Images with keypoint coordinates
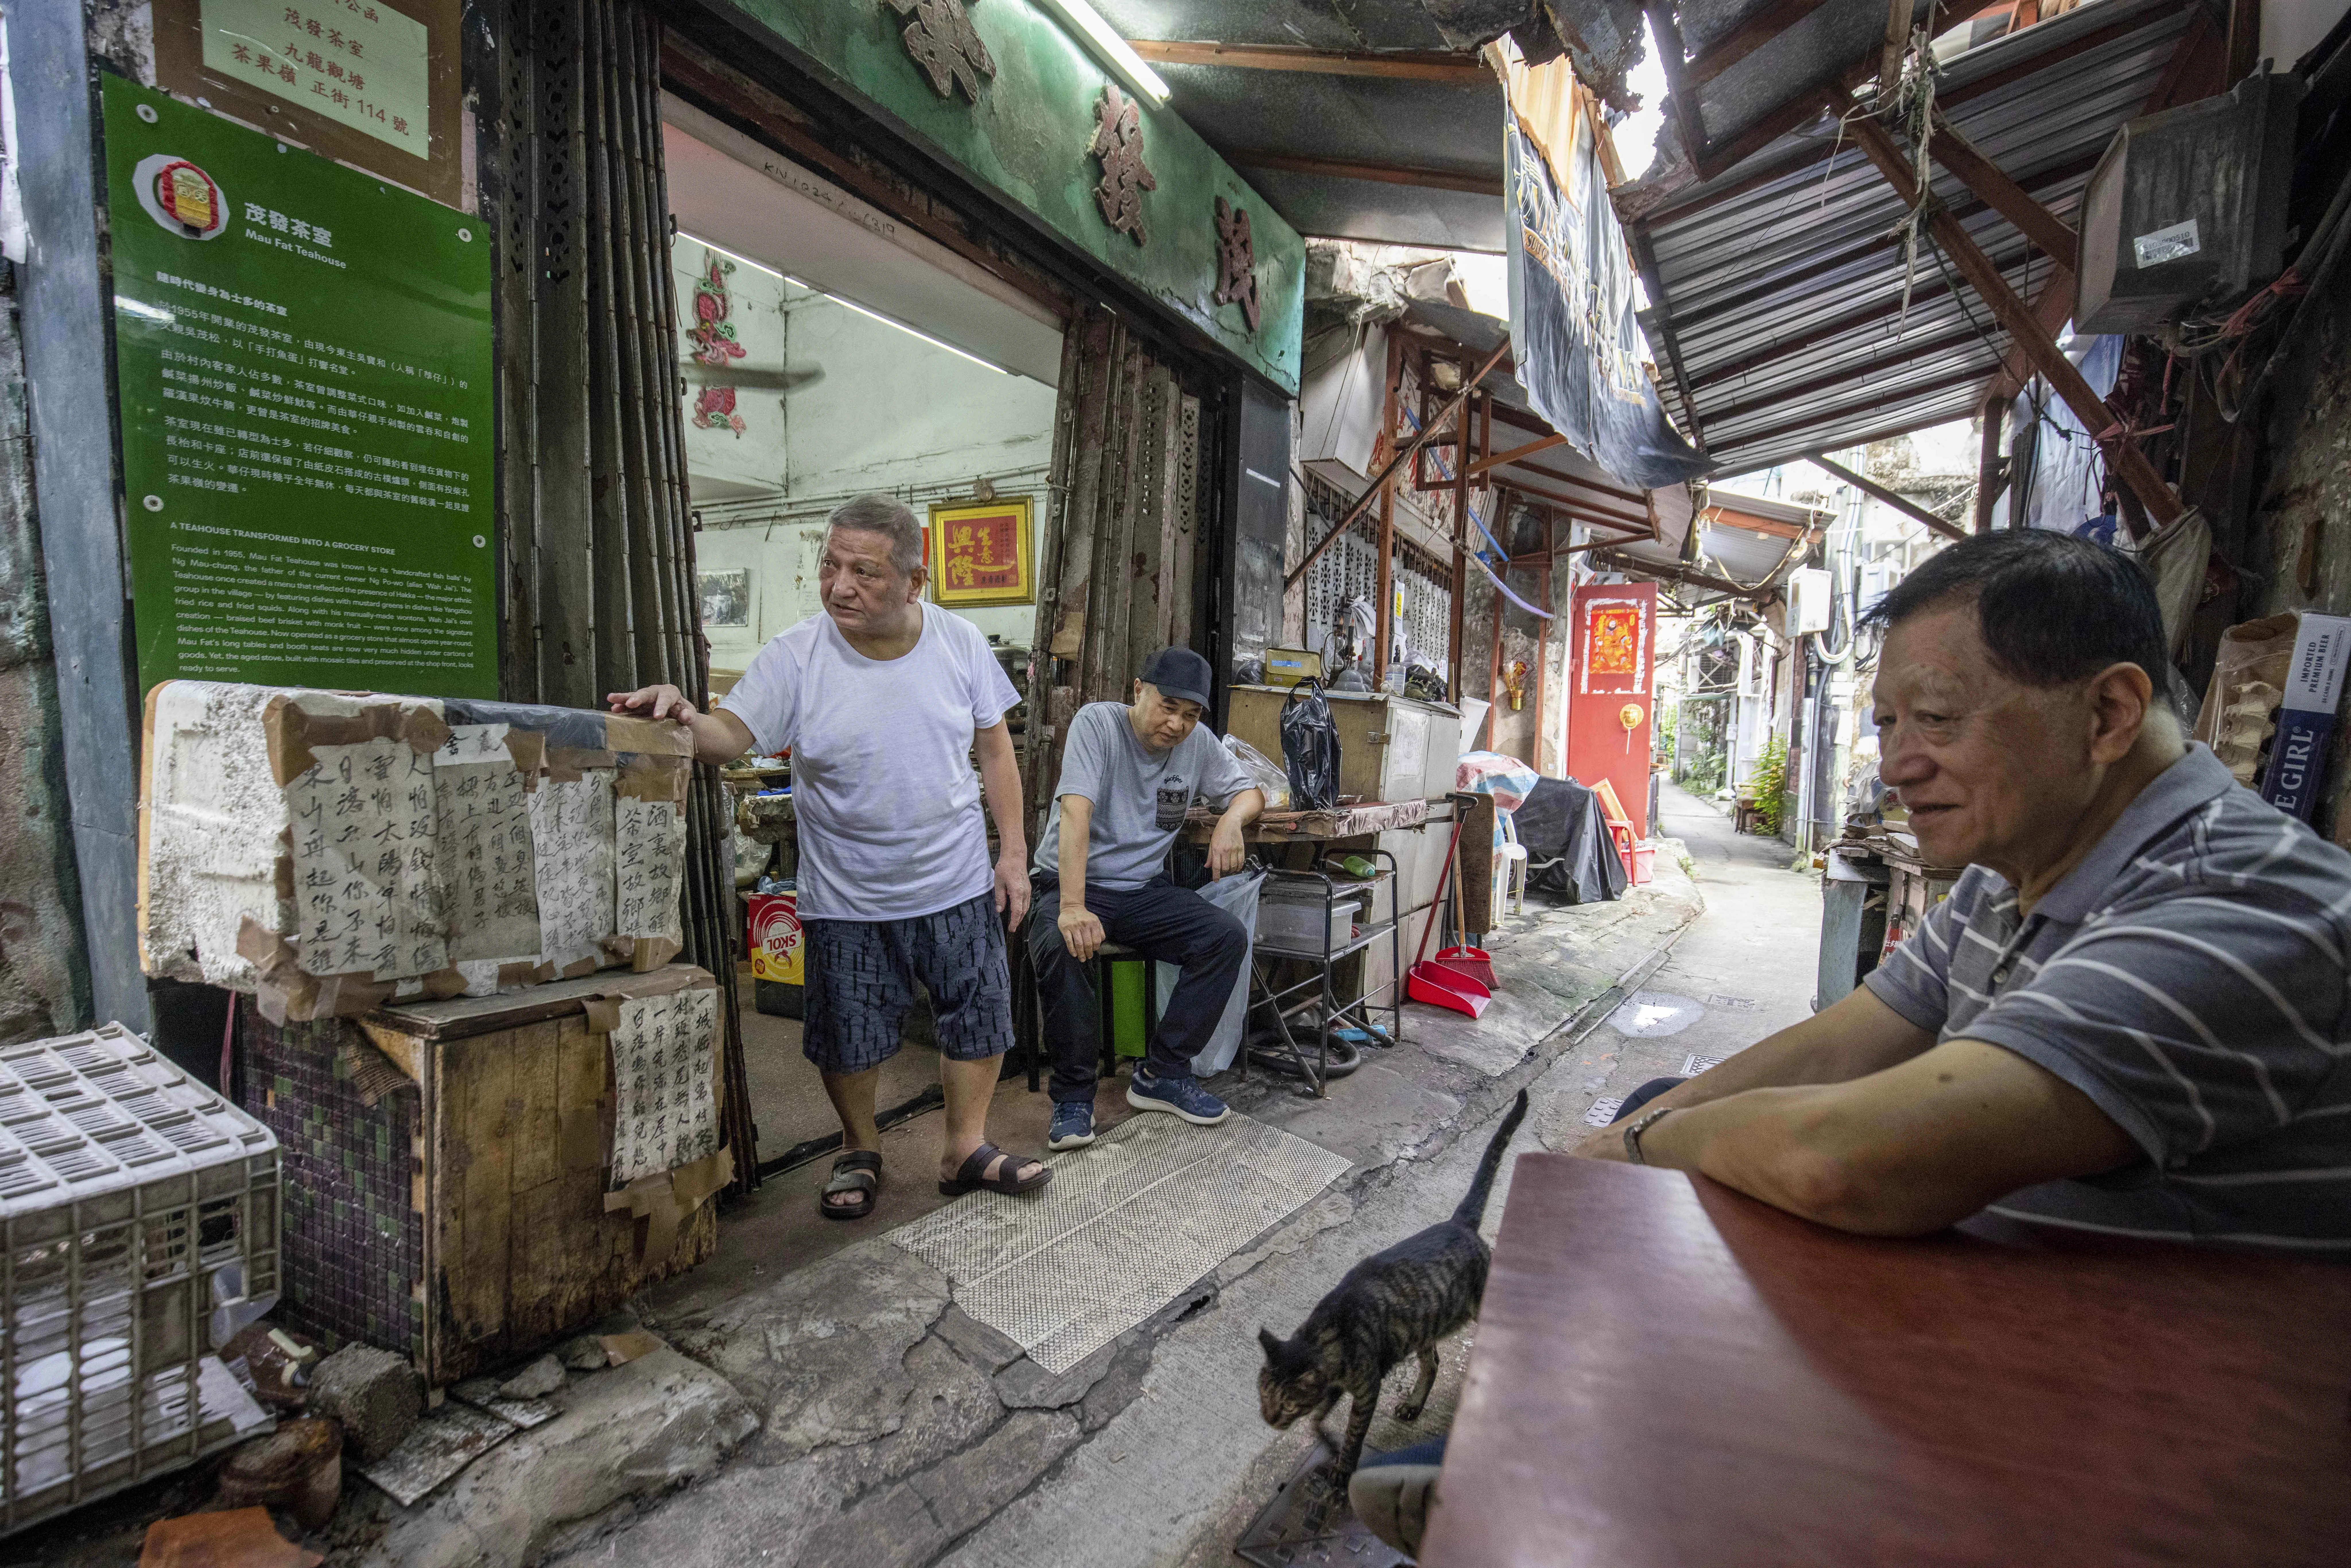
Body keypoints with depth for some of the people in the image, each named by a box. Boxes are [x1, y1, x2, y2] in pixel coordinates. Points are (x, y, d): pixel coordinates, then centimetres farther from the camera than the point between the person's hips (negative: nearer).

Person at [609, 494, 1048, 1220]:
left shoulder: (960, 642, -5)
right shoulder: (795, 656, -10)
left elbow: (995, 750, 1)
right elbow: (729, 735, -17)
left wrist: (1014, 852, -1)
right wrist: (683, 718, -40)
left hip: (959, 886, 1)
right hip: (847, 897, -1)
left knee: (981, 1017, 10)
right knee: (849, 1035, 13)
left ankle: (966, 1149, 33)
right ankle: (859, 1151, 40)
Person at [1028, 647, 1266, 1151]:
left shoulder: (1199, 743, 1)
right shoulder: (1098, 723, -14)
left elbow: (1250, 792, 11)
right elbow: (1076, 811, -26)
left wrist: (1232, 818, -16)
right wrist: (1072, 908, -37)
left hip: (1145, 889, 5)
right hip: (1071, 883, -4)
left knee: (1228, 938, -16)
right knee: (1059, 948, -35)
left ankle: (1162, 1076, -5)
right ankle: (1074, 1094, -14)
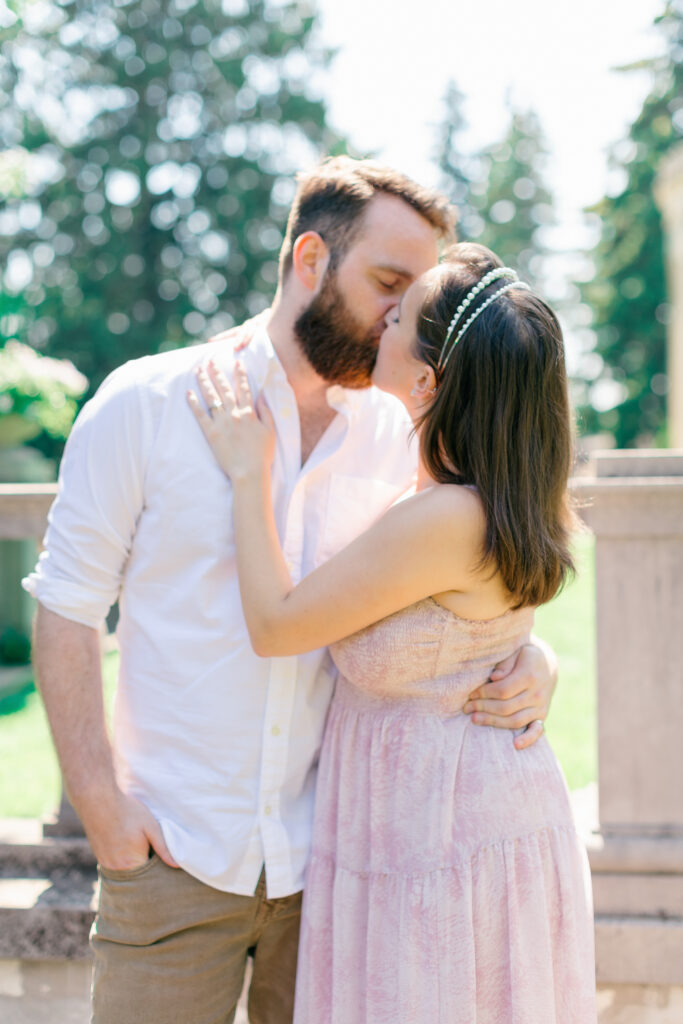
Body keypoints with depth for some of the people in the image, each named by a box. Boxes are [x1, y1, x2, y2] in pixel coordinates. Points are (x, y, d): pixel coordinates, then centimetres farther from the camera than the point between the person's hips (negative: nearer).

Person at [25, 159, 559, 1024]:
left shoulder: (400, 435, 4)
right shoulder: (146, 404, -4)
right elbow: (67, 606, -3)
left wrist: (530, 665, -10)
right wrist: (100, 806, -9)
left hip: (334, 855, 3)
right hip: (175, 852, -2)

### WORK TASK
The expected answer is a copy of every line in the entries that holds the word "ankle".

### EXERCISE SOLUTION
left ankle: (966, 1149, 33)
right ankle: (859, 1151, 40)
left ankle: (1162, 1076, -5)
right ankle: (1074, 1094, -14)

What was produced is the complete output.